With the new framework, the six major factors considered by the DOL when determining employment status will be:

  • Worker’s opportunity for profit or loss.
  • Investments made by the worker and the employer.
  • Degree of permanence of the work relationship.
  • Nature and degree of control over performance of the work.
  • Extent to which the work performed is an integral part of the employer’s business.
  • Use of the worker’s skill and initiative.

Construction employer groups balked at the change. Ben Brubeck, vice president of regulatory, labor and state affairs for Associated Builders and Contractors, called the final rule’s standard “ambiguous and difficult to interpret” in a release last week.

The 2021 rule provided clarity and a “consistent and common-sense economic realities test,” said Brian Turmail, vice president of public affairs and strategic initiatives for the AGC in a statement shared with Construction Dive.

“The only certainty to avoid an enforcement action an employer has under this new test is classifying, or misclassifying, someone as an employee instead of as an independent contractor, potentially stifling the entrepreneurial spirit that has long defined the industry,” Turmail said.

Labor groups, on the other hand, applauded the update.
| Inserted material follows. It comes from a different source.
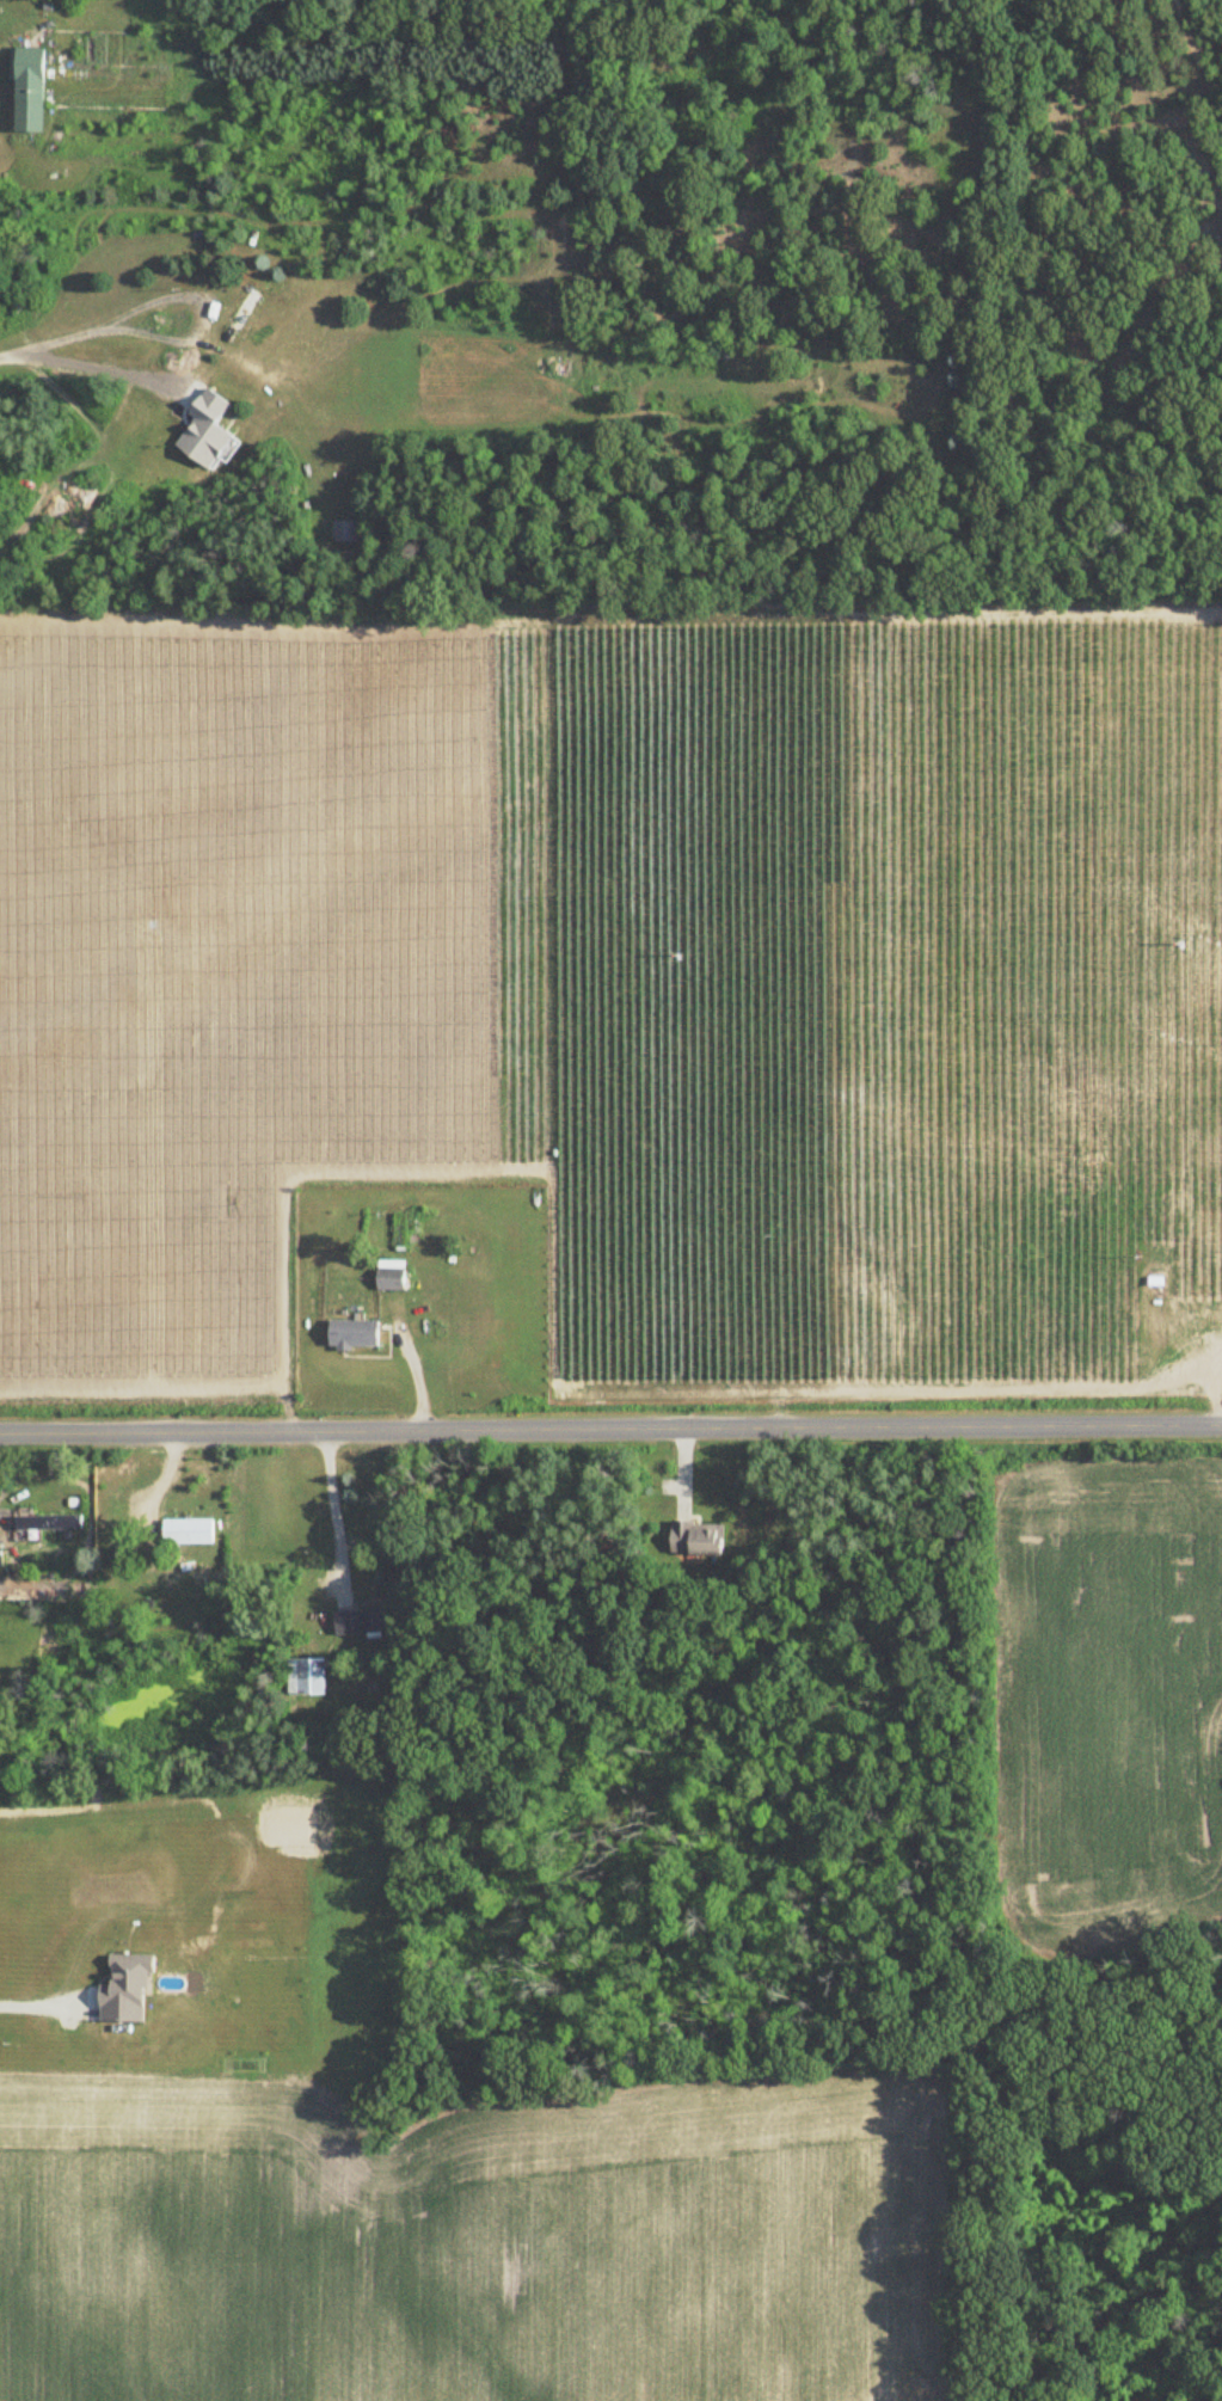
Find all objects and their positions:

“Simply put, this rule will ensure the basic rights of all workers, consistent with the Fair Labor Standards Act,” said Mark McManus, general president of the United Association of Union Plumbers and Pipefitters, in a statement shared with Construction Dive.

Worker misclassification is prevalent in the construction industry: An estimated 1.1 million to 2.1 million workers are misclassified or paid off the books in the industry, according to a report from the Century Foundation, a progressive think tank and research group that pursues equity in education, healthcare and work.